TBMM Genel Kurulu'nda, adli yargı ilk derece mahkemeleri ile
bölge adliye mahkemelerini düzenleyen yasa tasarısının
görüşülmesine başlandı. Tasarının yürürlük ve yürütme maddeleri
üzerinde söz alan CHP Ankara Milletvekili Önder Sav, Adalet
Komisyonu'nun geri çekme gerekçelerinin yerine getirilmediğini
savunarak, ''1973 yılından beri üyesi olduğum bu parlamentoda ilk
defa böyle perişan bir uygulama görüyorum'' dedi. Adalet Komisyonu
Başkanı Köksal Toptan, söz alarak, Hükümet'in geçen hafta Cuma günü
Ceza Muhakemeleri Usulü Kanunu (CMUK) tasarısı ile Ceza İnfaz
Kanunu tasarısını geri çektiğini bildirdi. CHP Niğde Milletvekili
Orhan Eraslan, Başbakan Recep Tayyip Erdoğan'ın ''zina krizi''
çıkardığını, Adalet Komisyonu Başkanı Köksal Toptan'ın da krizi
önlemek için TCK Tasarısı'nı geri çektiğini iddia etti. Hükümet'in,
Komisyon Başkanı'nın geri çekme gerekçesini yerine getirip
''zevahiri kurtarması'' için CMUK ve İnfaz Yasası tasarılarını geri
çektiğini öne süren Eraslan, bu işlemin muvazaalı olduğunu söyledi.

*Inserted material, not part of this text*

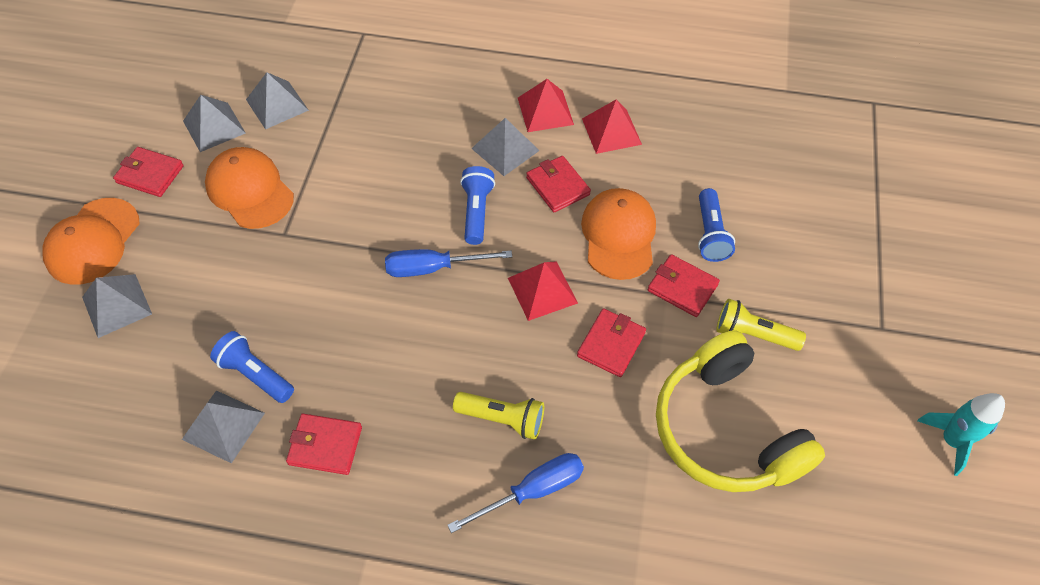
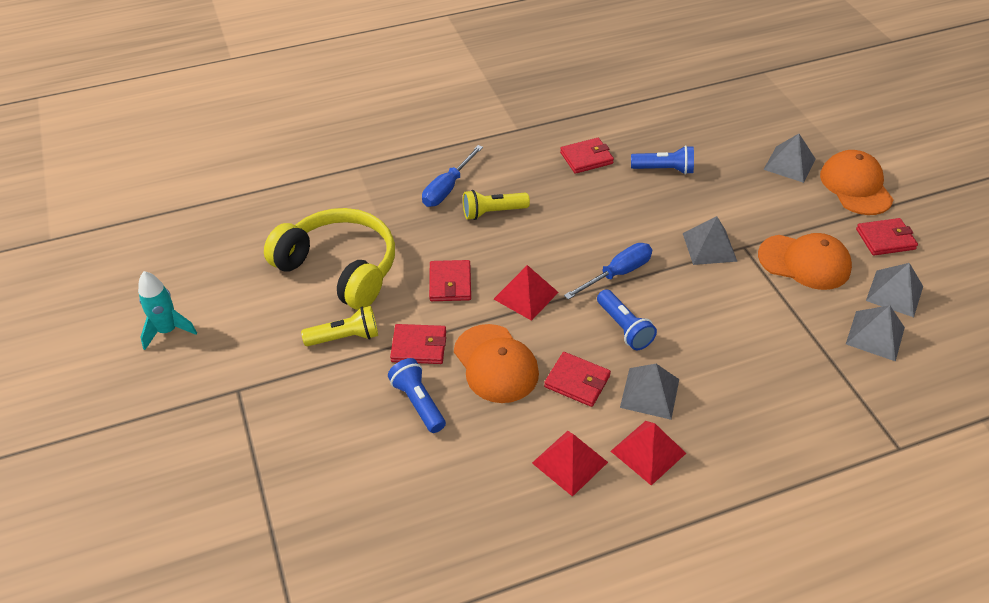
camera: 150 degrees right, 10 degrees down
grey pyramid [182,390,265,463] -> grey pyramid moved to [683,216,738,265]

Eraslan, ''Ne yapsın Köksal Toptan... (Zina da zina... Zina olmazsa
zinhar olmaz) diyen bir Başbakan var. Dışişleri Bakanı, Adalet
Bakanı ve CHP bunun olamayacağını anlatamadı Sayın Başbakan'a ama
Verheugen anlattı'' diye konuştu. Eraslan, yalan söylenerek durumun
kurtarılamayacağını ifade ederek, ''Başbakan, Verheugen'in yanında
süklüm püklüm, süt dökmüş kedi gibi... İktidarı süresince bunu
çıkarmayacağını söylüyor. Onun adı yaşar, karakolda doğruyu söyler
mahkemede şaşar'' dedi. Eraslan'ın sözlerine AK Parti
milletvekilleri tepki gösterdi. BAKAN ÇİÇEK Adalet Bakanı Cemil
Çiçek, iktidarın muhalefetle işbirliği yaparak uzlaşma içinde çok
güzel işler yaptığını, uzlaşma için karşılıklı görüşmeleri olduğunu
belirterek, bu görüşmelerin istismar edilmesine ve başkalarının
aleyhine kullanılmasına izin vermeyeceğini söyledi. Çiçek, ''Üyesi
olduğum Hükümet'in Başbakanı aleyhine bizi kaynak göstererek
suçlama getirilmesini siyasi nezaketle bağdaştıramadım. Siyaset,
nezaket işidir'' diye konuştu. Zina ile ilgili düzenlemelerin
Anayasa'ya aykırı olmadığı yolunda daha önce de görüş açıkladığını
anlatan Çiçek, ortada somut bir şey olmamasına karşın bazı
kesimlerin bu konuyu Hükümet'i yıpratma kampanyasına dönüştürdüğünü
söyledi. İnsanların birbirlerini suçlamak yerine, birbirlerine
anlayış göstermelerini isteyen Çiçek, ikili veya üçlü görüşmelerde
yapılan konuşmaların açıklanmasının insanları zor durumda
bırakacağını belirtti. ''SAĞLIKLI BULMUYORUM'' Türkiye'nin bundan
sonra zor bir sürece girdiğini kaydeden Çiçek, ''40 ton yükle
Cinnah yokuşundan çıkıyoruz. Şimdiye kadar yaptıklarımızın daha zor
bir süreç bizi bekliyor. Bir Başbakan için (süklüm püklüm)
ifadesinin kullanılmasını çok yakışıksız buluyorum. Türkiye
Cumhuriyeti'nin hiçbir başbakanı hiçbir yerde süklüm püklüm
olmamıştır'' diye konuştu. Zina konusunda, ''resen takip
edilmesi'', ''şikayete bağlı olması'' ve ''medeni kanunun içine
alınması'' şeklinde görüşler ortaya sürüldüğünü hatırlatan Çiçek,
''Bu görüşlerin hiç birini, diğeri aleyhine bir itham mevzu yapmak,
hele hele siyaset felsefesi yapmak, (bu ülkenin başbakanına 4 cümle
söyleyeceğim) diye nezaket dışı bir üslup getirmeyi çok sağlıklı
bulmuyorum'' dedi. Çiçek, bu tür bir konuşma yapmak zorunda kaldığı
için milletvekillerinden özür dilediğini söyledi.